Cowok itu mengangguk. "Langsung tidur, gih."
Gadis itu berbalik, menolak jaket yang diberikan Abi sementara pria itu masih mengekor di belakang Tari.
Suasana mendadak mencekam saat Hendra Soedjatmiko menatap Arya dari atas ke bawah. "Siapa nama kamu, le?"
"Saya Arya Wijaya, Om," jawab Arya santun.
Seperti tersengat listrik setelah mendengar nama Arya, Hendra langsung menyiramkan seember air ke tubuh pria itu tanpa disangka-sangka.
"Lanangan kere! Kamu nggak perlu berharap sama Tari. Sudah ada Abi yang bakal jadi mantuku!"
***
Ratih mendesah khawatir, gadis itu mengulurkan handuk pada Arya begitu melihat pria itu pulang dengan badan basah, tangannya sedingin es.
"Kamu tuh disiram air segentong apa gimana sampe nggak kering di perjalanan?" omel Ratih masih tak bisa menyembunyikan khawatirnya.
Ibu Arya sudah tidur, sementara Ratih memang rumahnya pas banget di samping Arya, gadis itu menunggu kedatangan Arya bersama ayah pria itu.
"Mbok ya, kalo sudah nggak direstui kayak gitu jangan maksa bersama?" Ratih kembali lagi dengan satu teh jahe hangat untuk pria itu.

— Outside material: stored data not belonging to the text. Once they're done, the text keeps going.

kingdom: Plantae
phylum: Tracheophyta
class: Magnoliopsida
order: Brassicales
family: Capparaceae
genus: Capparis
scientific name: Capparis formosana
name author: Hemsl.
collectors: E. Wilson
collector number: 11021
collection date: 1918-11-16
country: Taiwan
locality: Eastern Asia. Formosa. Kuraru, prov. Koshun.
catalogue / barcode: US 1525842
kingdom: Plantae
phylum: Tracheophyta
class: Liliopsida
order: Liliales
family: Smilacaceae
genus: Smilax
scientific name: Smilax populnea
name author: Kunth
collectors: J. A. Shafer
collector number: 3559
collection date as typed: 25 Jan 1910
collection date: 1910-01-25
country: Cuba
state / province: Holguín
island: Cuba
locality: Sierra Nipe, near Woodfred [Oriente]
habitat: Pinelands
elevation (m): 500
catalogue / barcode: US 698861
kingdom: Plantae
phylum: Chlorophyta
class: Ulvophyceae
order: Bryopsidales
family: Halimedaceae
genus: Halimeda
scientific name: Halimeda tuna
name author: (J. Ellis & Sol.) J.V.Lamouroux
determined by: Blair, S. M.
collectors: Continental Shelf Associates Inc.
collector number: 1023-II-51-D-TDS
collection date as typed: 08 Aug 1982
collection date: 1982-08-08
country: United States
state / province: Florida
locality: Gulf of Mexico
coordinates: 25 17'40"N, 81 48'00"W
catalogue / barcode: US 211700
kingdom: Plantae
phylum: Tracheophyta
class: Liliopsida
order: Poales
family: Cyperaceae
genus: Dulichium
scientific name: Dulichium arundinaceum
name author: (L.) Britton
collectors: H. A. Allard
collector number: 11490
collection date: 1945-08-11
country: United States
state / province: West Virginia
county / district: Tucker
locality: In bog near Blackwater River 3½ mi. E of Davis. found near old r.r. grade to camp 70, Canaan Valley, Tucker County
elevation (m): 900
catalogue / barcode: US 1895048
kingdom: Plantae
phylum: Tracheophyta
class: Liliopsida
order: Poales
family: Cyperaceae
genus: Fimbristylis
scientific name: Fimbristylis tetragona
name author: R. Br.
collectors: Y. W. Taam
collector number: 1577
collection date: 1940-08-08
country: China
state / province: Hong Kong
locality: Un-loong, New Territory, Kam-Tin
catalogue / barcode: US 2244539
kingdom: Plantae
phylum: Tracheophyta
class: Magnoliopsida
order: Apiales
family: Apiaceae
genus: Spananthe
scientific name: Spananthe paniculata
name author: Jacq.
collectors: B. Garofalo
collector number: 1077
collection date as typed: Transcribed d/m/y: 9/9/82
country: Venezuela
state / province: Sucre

Arya menggeleng, ia membuka kaosnya lalu menyugar rambutnya, Ratih terpana sejenak sebelum mata Arya menatap Ratih tajam.
"Jangan nyuruh aku mundur padahal aku belom berjuang, dan aku nggak bakalan mundur sebelum Tari yang bilang," tandas Arya final.
Pria itu masuk untuk ganti baju. Sementara Ratih terdiam, ayah duduk di samping gadis itu dengan tenang.
"Kamu Ndak pulang, Rat?" tanya Ayah.
Ratih tersenyum. "Arya belum makan, biar Ratih masakin bentar, Yah."
Ratih bukan orang asing dalam keluarga Arya, itu memudahkan gadis itu untuk datang kapan saja, berbuat apa saja. Dan semua keluarga memang sudah paham dengan siapa gadis itu.
"Ayah cuma mau bilang sesuatu, Rat. Dewi Lakshmi itu dewi agung, kekuatannya adalah welas asih, kasih sayangnya, dia dewi cinta yang bisa menggaet siapapun yang dikehendaki. Sedangkan Wijaya Kusuma adalah salah satu simbol dari diri Lakshmi, setiap kedatangan Lakshmi tak lupa Wijaya Kusuma selalu dibawa," ucap Arya membuat Ratih semakin terdiam mendengar kata penuh makna tersirat itu.
"Kamu berjuang keras buat melepaskan Arya dari Lakshmi-nya, padahal takdir membuat mereka selalu bersama. Jadi, pahami dulu kisah ini."